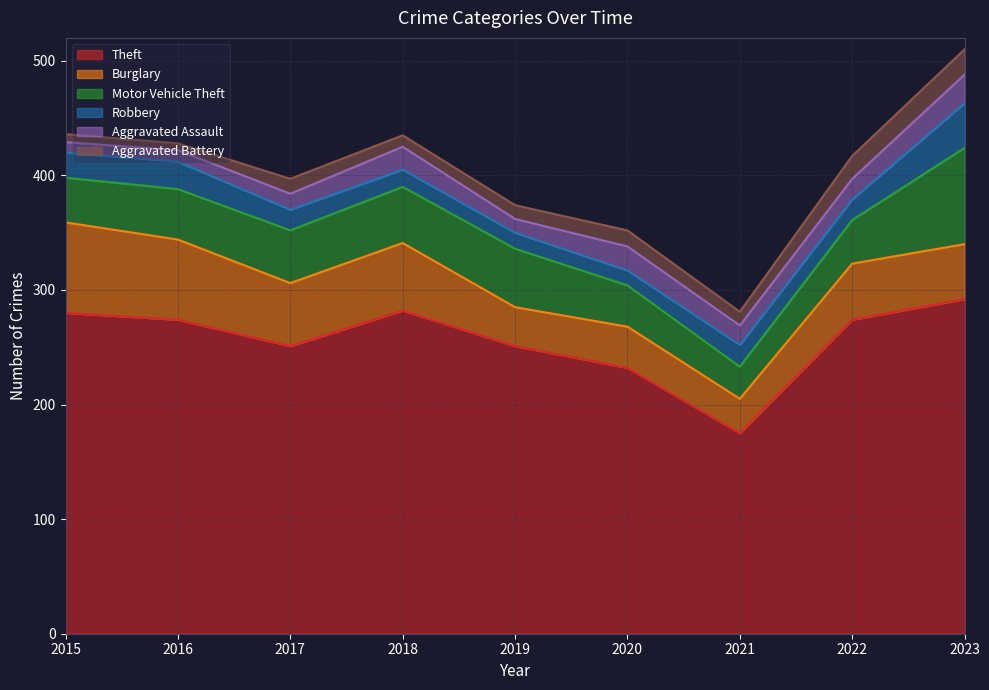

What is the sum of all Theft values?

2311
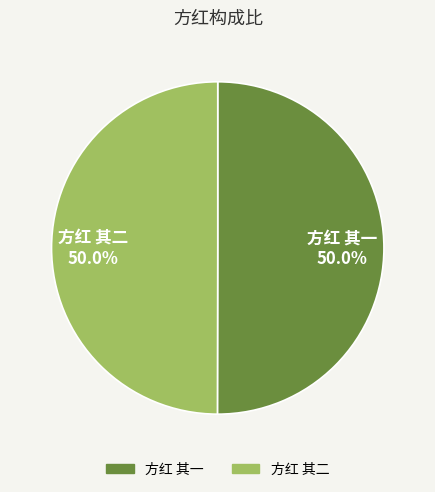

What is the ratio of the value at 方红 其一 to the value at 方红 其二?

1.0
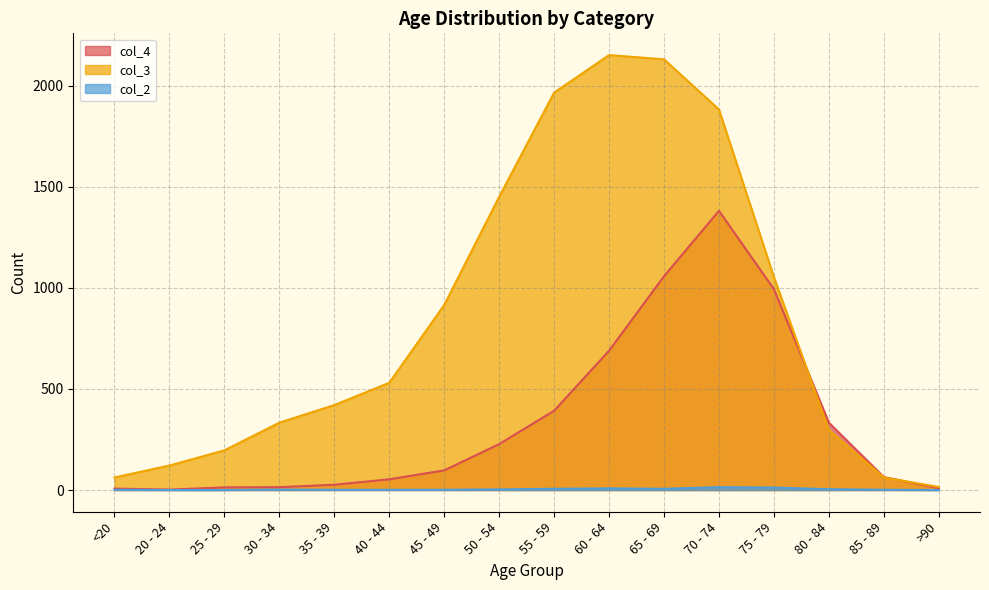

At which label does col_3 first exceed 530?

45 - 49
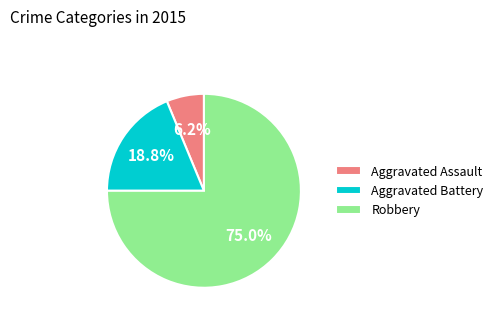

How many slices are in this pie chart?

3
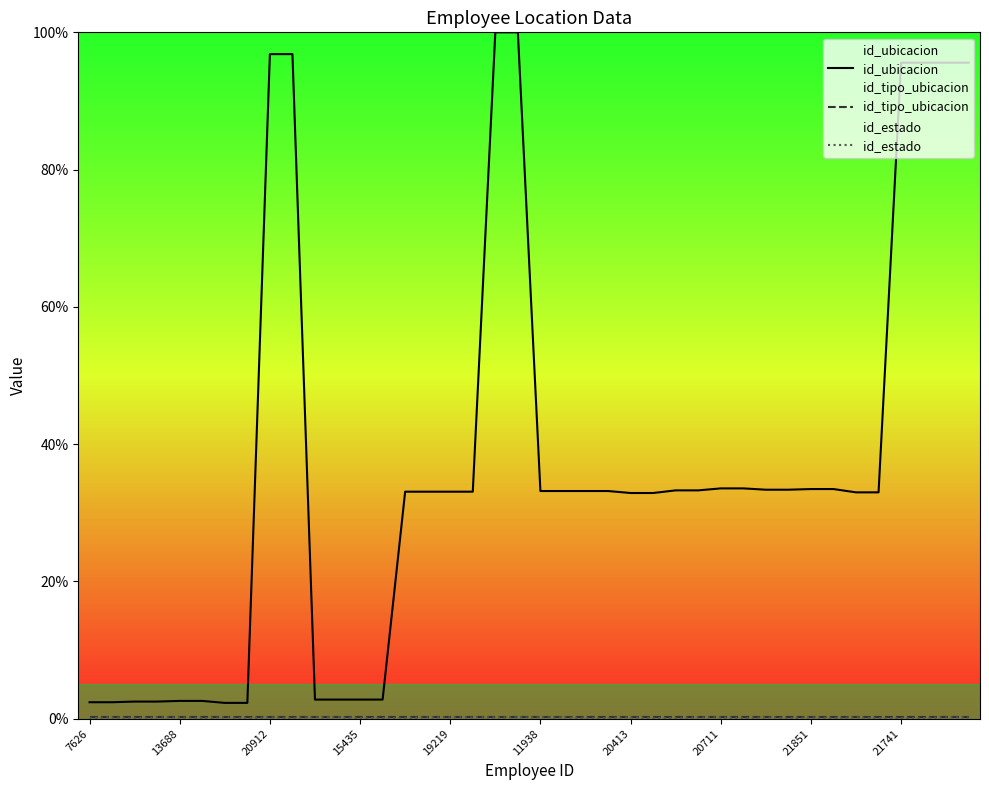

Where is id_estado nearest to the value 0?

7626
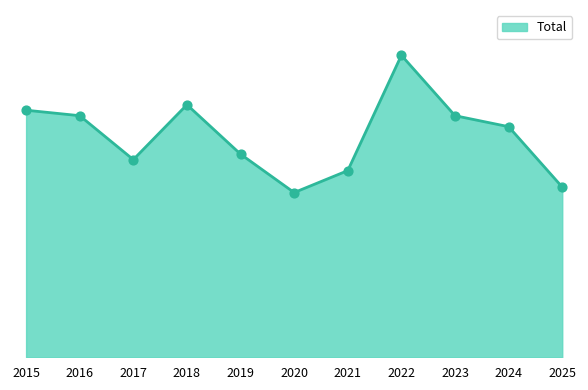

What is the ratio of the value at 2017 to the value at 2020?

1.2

□ □ □ □ □

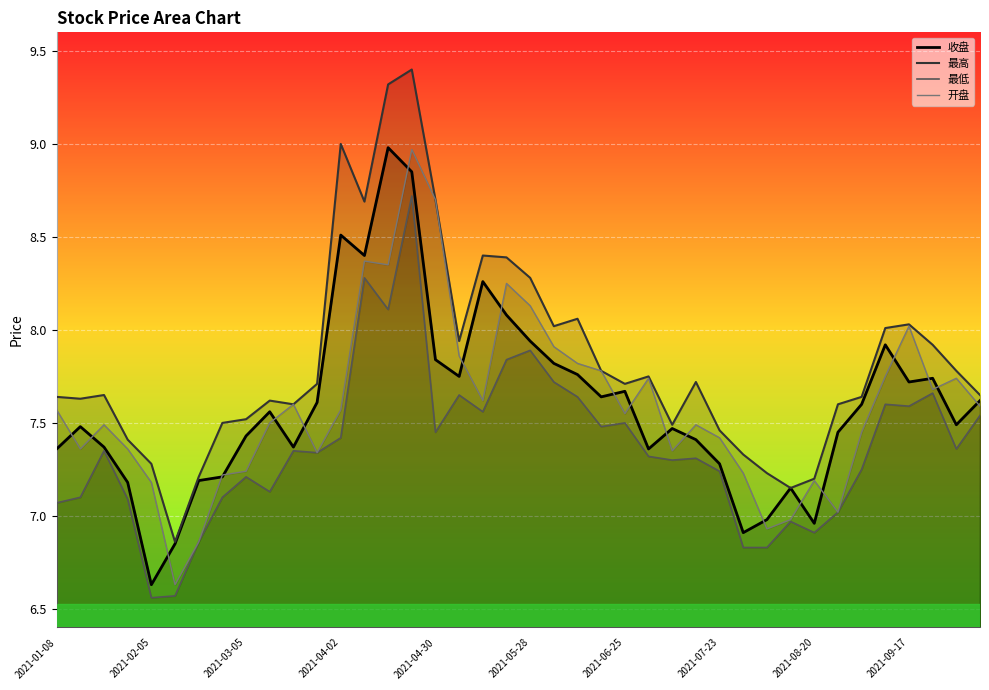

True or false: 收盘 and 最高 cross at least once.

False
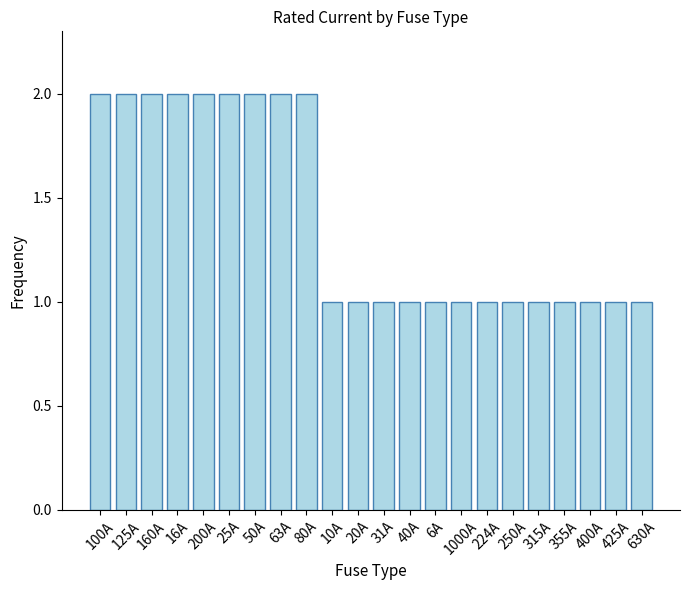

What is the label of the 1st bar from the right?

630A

□ □ □ □ □

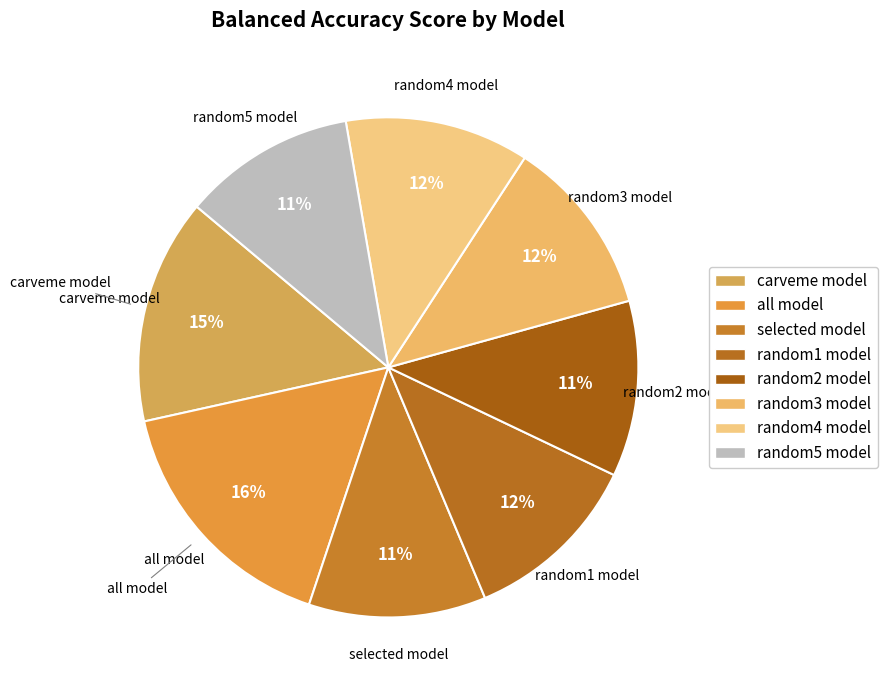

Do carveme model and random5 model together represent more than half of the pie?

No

□ □ □ □ □

> **WHAT YOU WILL DO**
Put the lines of the listing above into a numbered list. Begin at the line that contains "How many slices are in this pie chart?", stop after the line that contains "What is the ratio of the value at 2017", and leave out blank lines and pictures.

> **PROBLEM SOLUTION**
1. How many slices are in this pie chart?
2. 3
3. Where is id_estado nearest to the value 0?
4. 7626
5. What is the ratio of the value at 2017 to the value at 2020?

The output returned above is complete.